Dr Lyte and Mr Cambridge hope to secure a declaration that “on a true and proper interpretation of the constitution of the Guyana Teachers’ Union, the second respondent, Coretta McDonald, is not entitled to lawfully hold the position of General Secretary of the Guyana Teachers’ Union or any other elected position in the Guyana Teachers’ Union while she holds office as an elected member of the National Assembly of Guyana.”
Further, the applicants want an order declaring vacant the position of the GTU General Secretary because Ms McDonald is not entitled to be elected to that or any other position of that trade union because she is a member of the National Assembly. She is a parliamentarian for the People’s National Congress Reform-led A Partnership for National Unity+Alliance For Change (APNU+AFC).
Further, Dr Lyte and Mr Cambridge say, through their lawyer, that the General Council meeting that voted in favour of their suspension was improperly constituted since the General Secretary was not lawfully entitled to hold that position since a parliamentarian can only hold a position of Immediate Past President.

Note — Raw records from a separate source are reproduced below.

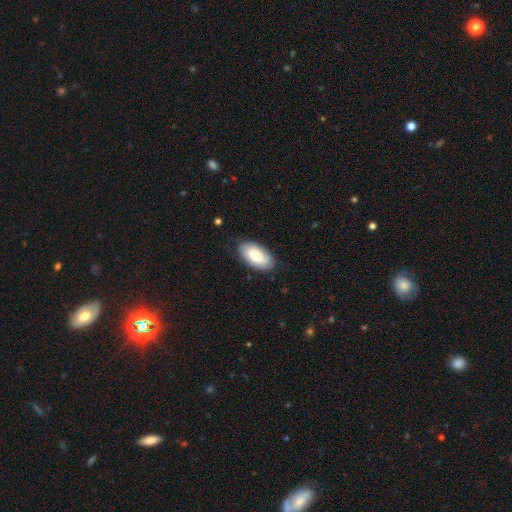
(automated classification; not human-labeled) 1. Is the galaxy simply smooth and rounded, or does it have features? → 78% smooth, 16% featured or disk, 6% star or artifact.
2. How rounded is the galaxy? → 94% in between, 3% cigar-shaped, 3% round.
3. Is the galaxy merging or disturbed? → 83% none, 14% minor disturbance, 3% major disturbance, 1% merger.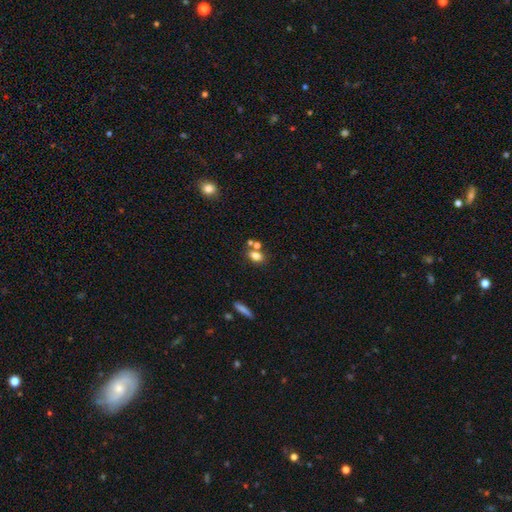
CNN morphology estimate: A smooth galaxy with no disk features (76%) that is in between round and cigar-shaped (72%).

Vote fractions:
- Smooth or featured? smooth: 76% / star or artifact: 12% / featured or disk: 12%
- How rounded? in between: 72% / round: 24% / cigar-shaped: 3%
- Merging? none: 55% / merger: 30% / minor disturbance: 11% / major disturbance: 4%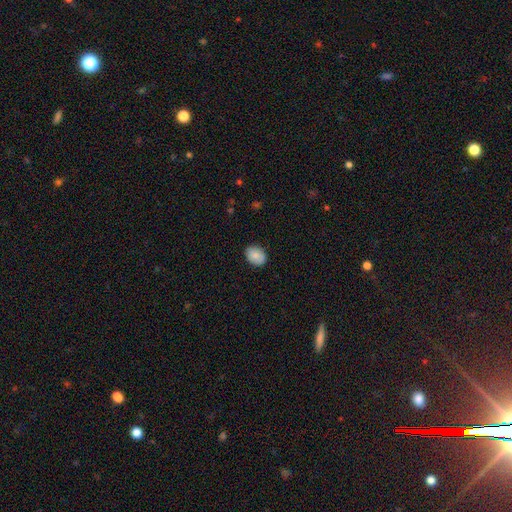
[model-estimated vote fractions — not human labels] A smooth galaxy with no disk features (83%) that is in between round and cigar-shaped (62%).

Vote fractions:
- Smooth or featured? smooth: 83% / featured or disk: 10% / star or artifact: 7%
- How rounded? in between: 62% / round: 37% / cigar-shaped: 1%
- Merging? none: 86% / minor disturbance: 11% / major disturbance: 2% / merger: 1%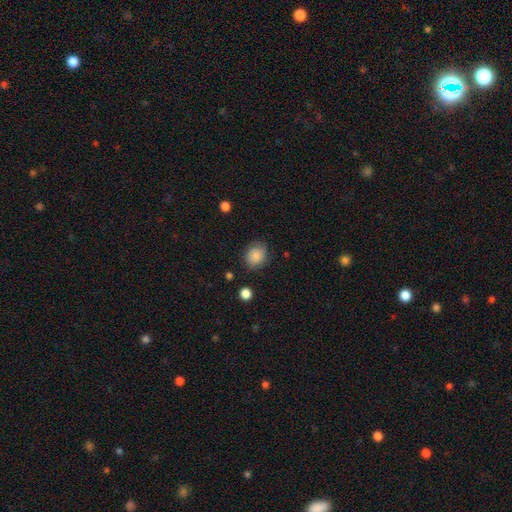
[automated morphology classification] smooth-or-featured: smooth: 86% | star or artifact: 8% | featured or disk: 5%
  how-rounded: round: 62% | in between: 38% | cigar-shaped: 1%
  merging: none: 79% | minor disturbance: 15% | major disturbance: 4% | merger: 2%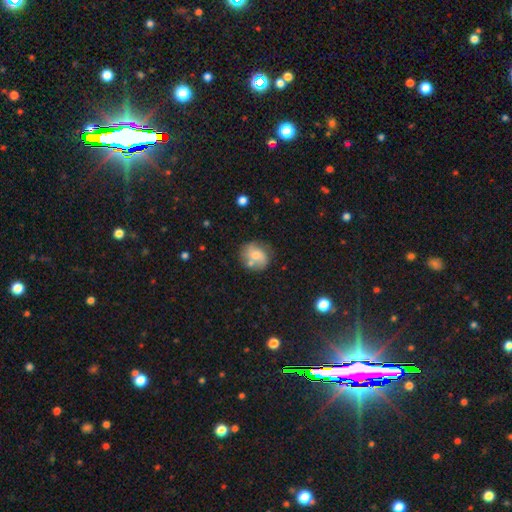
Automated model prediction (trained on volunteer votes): Smooth or featured?
  - smooth: 50% *
  - featured or disk: 40%
  - star or artifact: 9%
How rounded?
  - round: 70% *
  - in between: 28%
  - cigar-shaped: 1%
Merging?
  - none: 59% *
  - minor disturbance: 21%
  - merger: 13%
  - major disturbance: 7%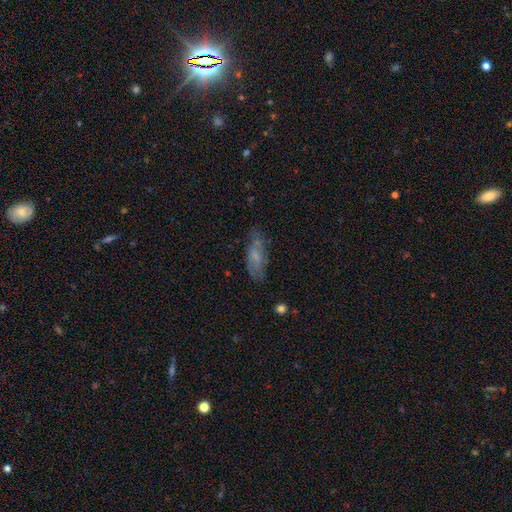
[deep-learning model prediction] Smooth or featured?
  - smooth: 49% *
  - featured or disk: 40%
  - star or artifact: 11%
Merging?
  - none: 60% *
  - minor disturbance: 25%
  - major disturbance: 12%
  - merger: 3%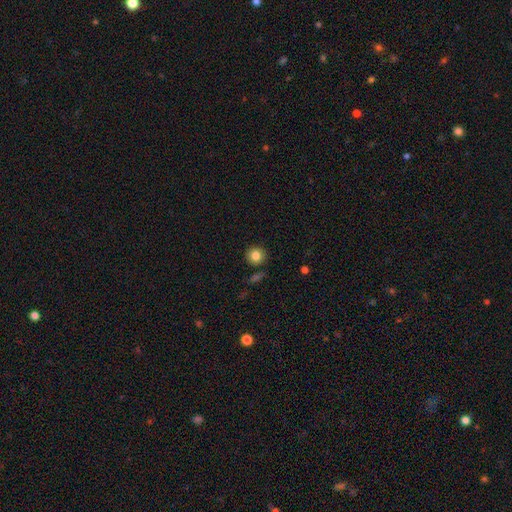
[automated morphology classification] Q: Smooth or featured?
A: smooth (82%); runner-up: star or artifact (10%)
Q: How rounded?
A: round (91%); runner-up: in between (8%)
Q: Merging?
A: none (87%); runner-up: minor disturbance (8%)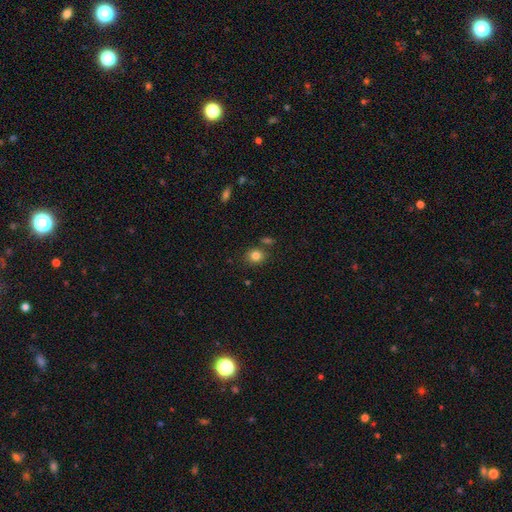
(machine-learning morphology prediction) smooth 83%, star or artifact 11%, featured or disk 6%. Down the decision tree: how rounded — round (73%); merging — none (77%).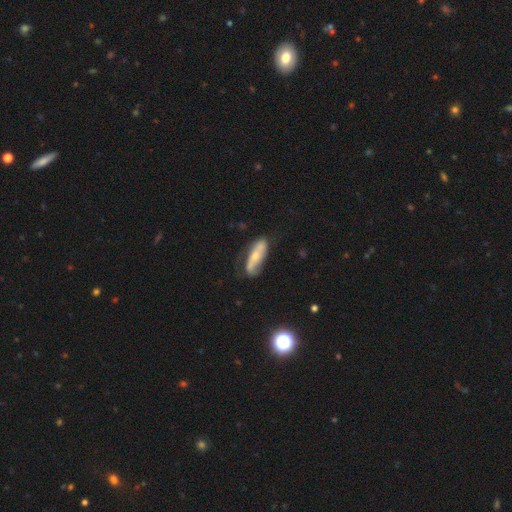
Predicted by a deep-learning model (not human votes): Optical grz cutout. It shows a featured or disk galaxy (50%). Merging: none (63%).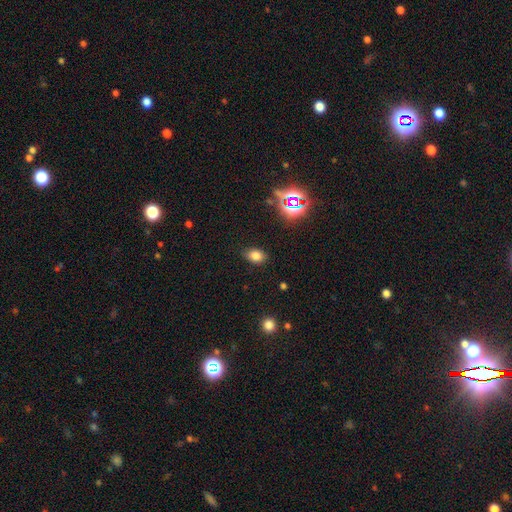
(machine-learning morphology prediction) Overall: smooth (75%). How rounded: in between (80%). Merging: none (85%).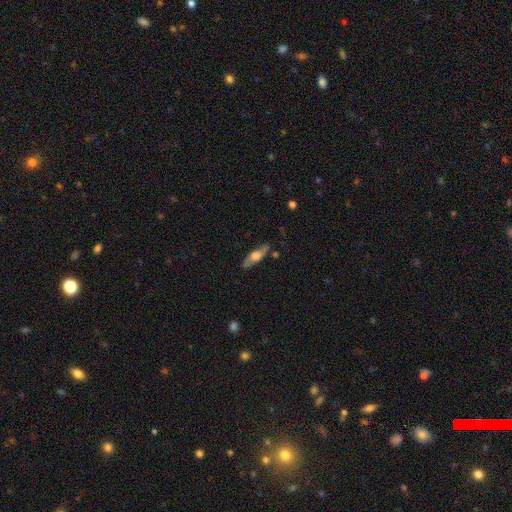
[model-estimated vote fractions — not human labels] smooth-or-featured: featured or disk: 55% | smooth: 39% | star or artifact: 6%
  disk-edge-on: yes: 73% | no: 27%
  merging: none: 82% | minor disturbance: 13% | major disturbance: 3% | merger: 2%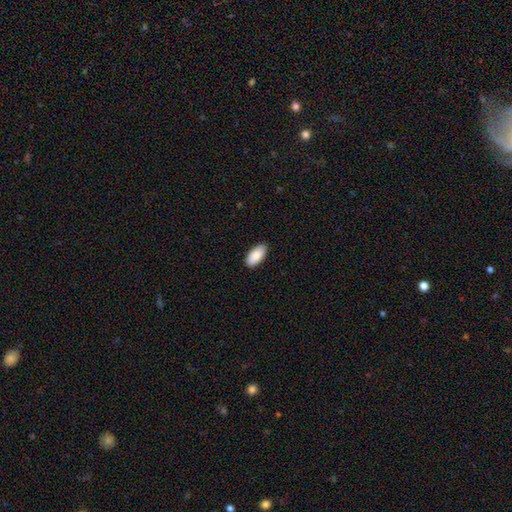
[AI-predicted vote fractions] smooth_or_featured: smooth (p=0.88) [alt: featured or disk p=0.06]
how_rounded: in between (p=0.94) [alt: cigar-shaped p=0.04]
merging: none (p=0.89) [alt: minor disturbance p=0.09]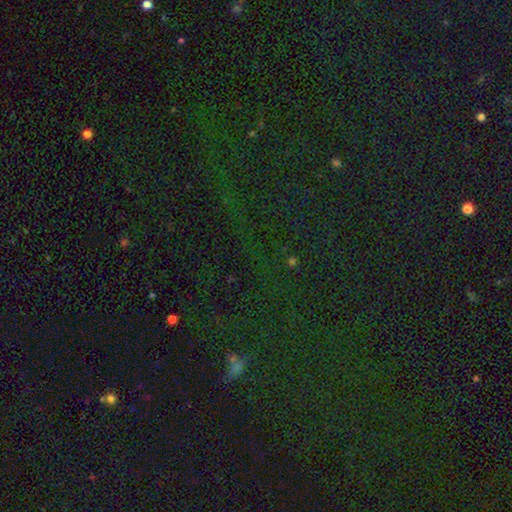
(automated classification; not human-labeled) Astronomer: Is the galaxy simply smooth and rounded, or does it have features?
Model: star or artifact — 79%.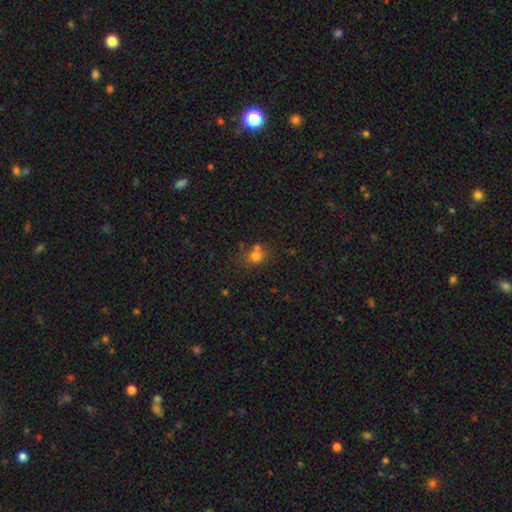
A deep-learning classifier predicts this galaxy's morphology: Smooth or featured?
  - smooth: 73% *
  - star or artifact: 17%
  - featured or disk: 11%
How rounded?
  - round: 73% *
  - in between: 26%
  - cigar-shaped: 1%
Merging?
  - none: 52% *
  - merger: 29%
  - minor disturbance: 13%
  - major disturbance: 5%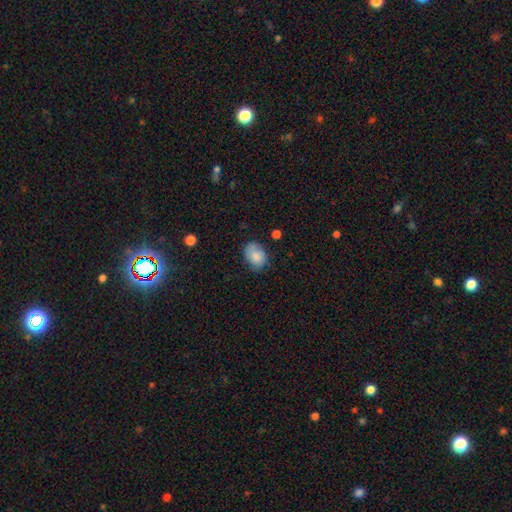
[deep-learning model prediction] A smooth galaxy with no disk features (81%) that is in between round and cigar-shaped (74%). Merging: none (68%).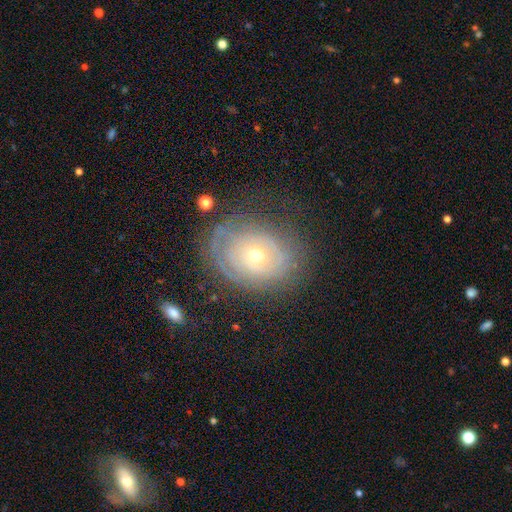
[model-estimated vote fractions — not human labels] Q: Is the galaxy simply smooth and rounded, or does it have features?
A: featured or disk — 65%.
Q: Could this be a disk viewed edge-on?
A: no — 95%.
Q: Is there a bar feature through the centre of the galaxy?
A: no — 87%.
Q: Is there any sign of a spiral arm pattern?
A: yes — 63%.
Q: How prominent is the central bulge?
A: small — 51%.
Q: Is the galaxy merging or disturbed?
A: none — 67%.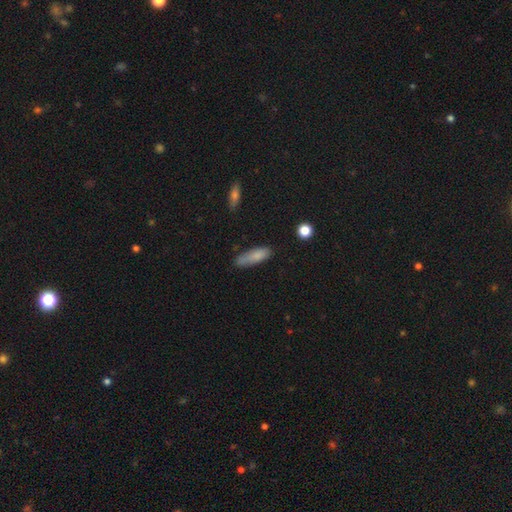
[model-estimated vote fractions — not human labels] A smooth galaxy with no disk features (81%) that is cigar-shaped (54%).

Vote fractions:
- Smooth or featured? smooth: 81% / featured or disk: 12% / star or artifact: 7%
- How rounded? cigar-shaped: 54% / in between: 44% / round: 2%
- Merging? none: 69% / minor disturbance: 24% / major disturbance: 5% / merger: 3%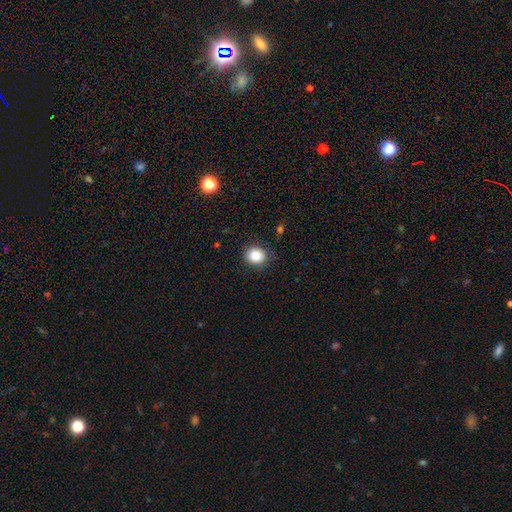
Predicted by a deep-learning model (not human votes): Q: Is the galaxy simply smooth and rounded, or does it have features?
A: smooth — 85%.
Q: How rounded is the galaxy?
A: round — 71%.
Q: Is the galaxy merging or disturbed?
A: none — 83%.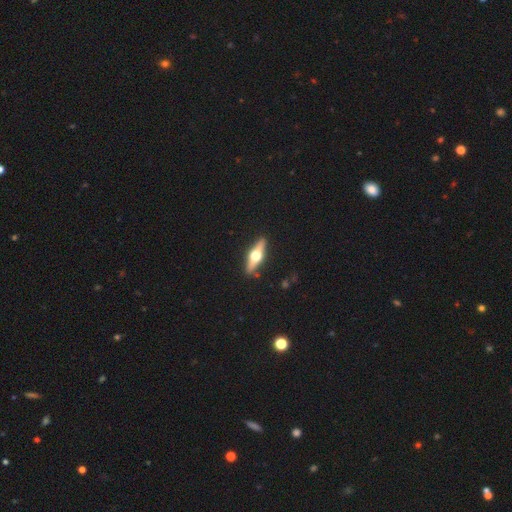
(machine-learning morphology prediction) Smooth or featured: featured or disk — 67% (smooth — 27%)
Edge-on disk: yes — 95% (no — 5%)
Edge-on bulge: rounded — 97% (boxy — 2%)
Merging: none — 90% (minor disturbance — 7%)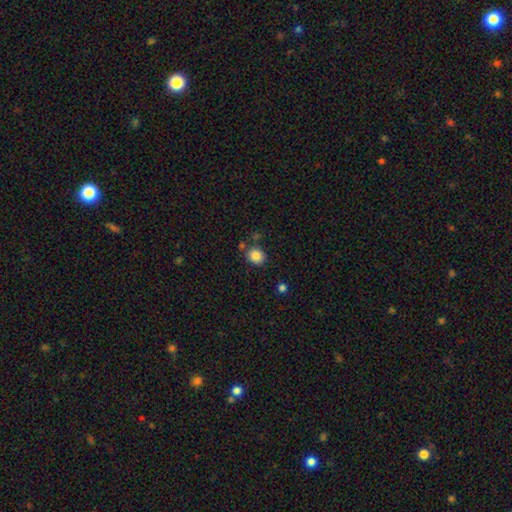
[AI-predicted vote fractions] smooth 85%, star or artifact 10%, featured or disk 5%. Down the decision tree: how rounded — round (73%); merging — none (77%).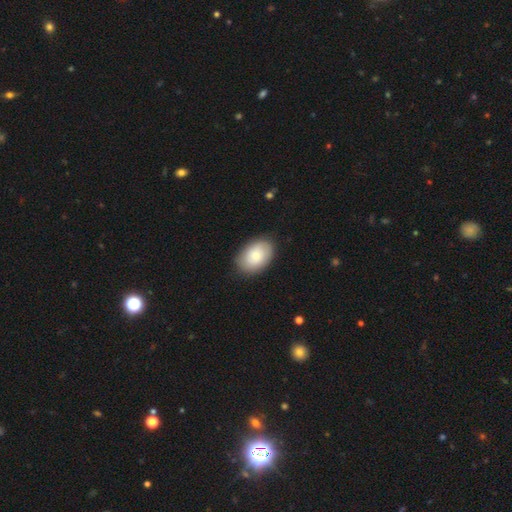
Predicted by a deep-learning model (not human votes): This appears to be a smooth galaxy with no disk features (78%) that is in between round and cigar-shaped (87%). Merging: none (85%).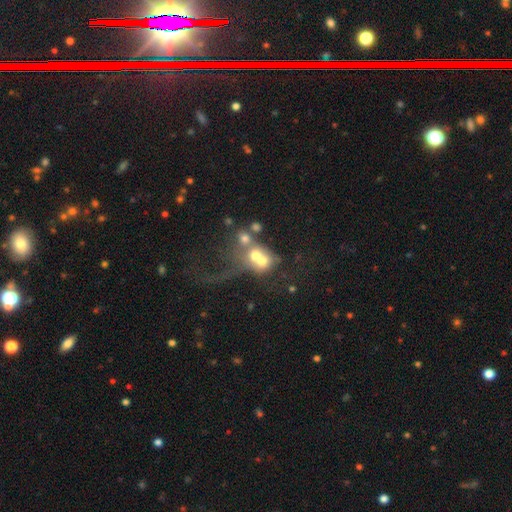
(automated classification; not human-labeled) This appears to be a smooth galaxy with no disk features (50%) that is round (63%). Merging: merger (63%).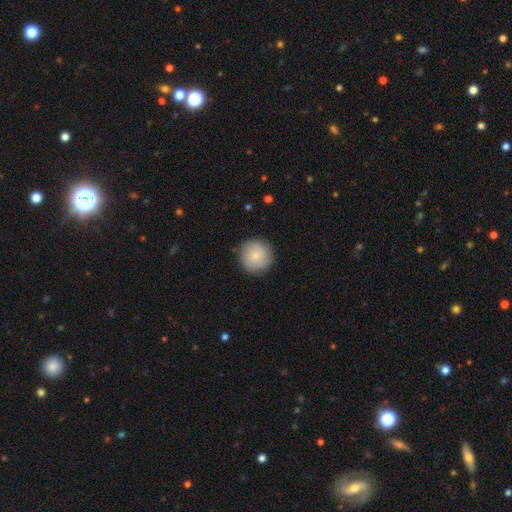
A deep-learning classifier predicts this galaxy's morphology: The model was most divided on "smooth or featured": smooth: 77%, featured or disk: 16%, star or artifact: 7%. More confident: how rounded — round (95%); merging — none (88%).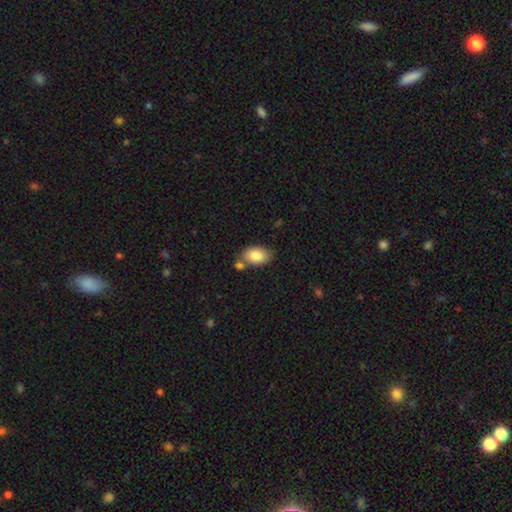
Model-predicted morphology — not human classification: Smooth or featured? smooth (84%)
How rounded? in between (90%)
Merging? none (61%)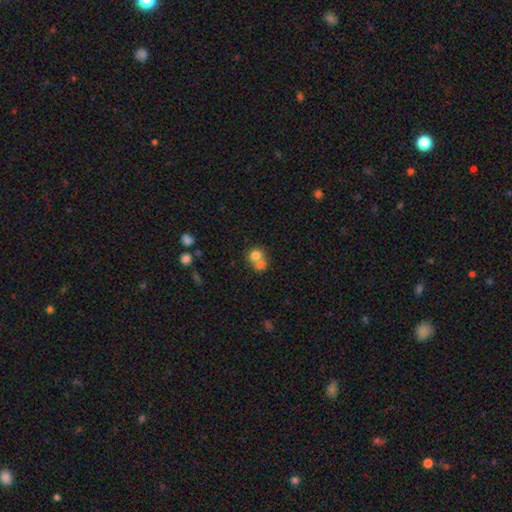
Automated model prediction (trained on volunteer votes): smooth-or-featured: smooth: 74% | featured or disk: 15% | star or artifact: 11%
  how-rounded: round: 76% | in between: 23% | cigar-shaped: 1%
  merging: merger: 61% | none: 30% | minor disturbance: 6% | major disturbance: 3%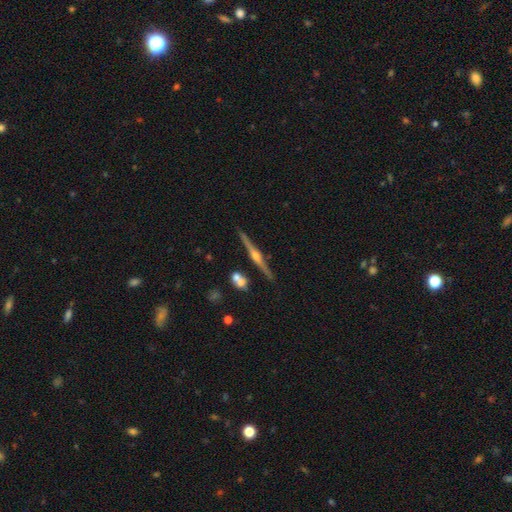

During last year’s prolonged teachers strike, Vice President Bharrat Jagdeo had often stated that Ms McDonald could not be the General Secretary and a parliamentarian at the same time. APNU has been backing the GTU in its quest for higher salaries and better working conditions as well the reintroduction of the automatic deduction and remittance of membership dues to the GTU, a system that has been quashed by the government over failure to comply with legally mandated accountability rules.
They want the case to be heard and determined urgently because they are being prevented from carrying out their elected functions and no investigation has taken place more than one month later and they need to complete their work for the GTU’s elections that are due in April 2025. The suspension can only be appealed at the GTU’s triennial conference slated for April when the elections would be held.
Through Attorney-at-Law, Kamal Ramkarran, Dr Lyte and Mr Cambridge also want the High Court to find that their suspension on December 17, 2024, was made based on wrong facts, violates the GTU’s constitution and is a breach of natural justice and that their suspension be set aside.
In their supporting documents, they said no notice of the suspension motion, which was moved on the floor on December 17, 2004, was given. The motion for their immediate suspension was passed by a majority and they were asked to leave the meeting, according to one of the grounds for the application. “The applicants were given no notice of the motion before it was brought and were given no opportunity either to be made fully aware of the case made out against them or to properly put forward an answer to the motion or to the request that they be suspended from duties as President and 2nd Vice President of the union. They were not made aware of what exactly needed to be investigated,” their lawyer states.
Further, Mr Ramkarran states that no investigations have followed and no communication has been made to Dr Lyte and Mr Cambridge but the Ministry of Education, Education International, Caribbean Union of Teachers and the Ministry of Labour have been informed that they have been suspended, and their offices have been “padlocked shut” by GTU officials.
The lawyer states that the motion, which led to the apparent suspension of Dr Lyte and Mr Cambridge alleges that they unilaterally entered int0 an agreement with the State to end industrial action between the State and the GTU. The lawyer states that that allegation is untrue since the applicants carried out the decisions of the union’s General Council “in all of their actions.”
The court documents state that the GTU’s Negotiating Committee, whose members were drawn from the General Council, had engaged the other Council members as well as branches about the negotiating proposals and eventually an agreement was signed with the State on August 21.
In addition to Ms McDonald, the other respondents are Mariska Williams, Meon Crawford, Joseph DeCunha and Elecia Barker.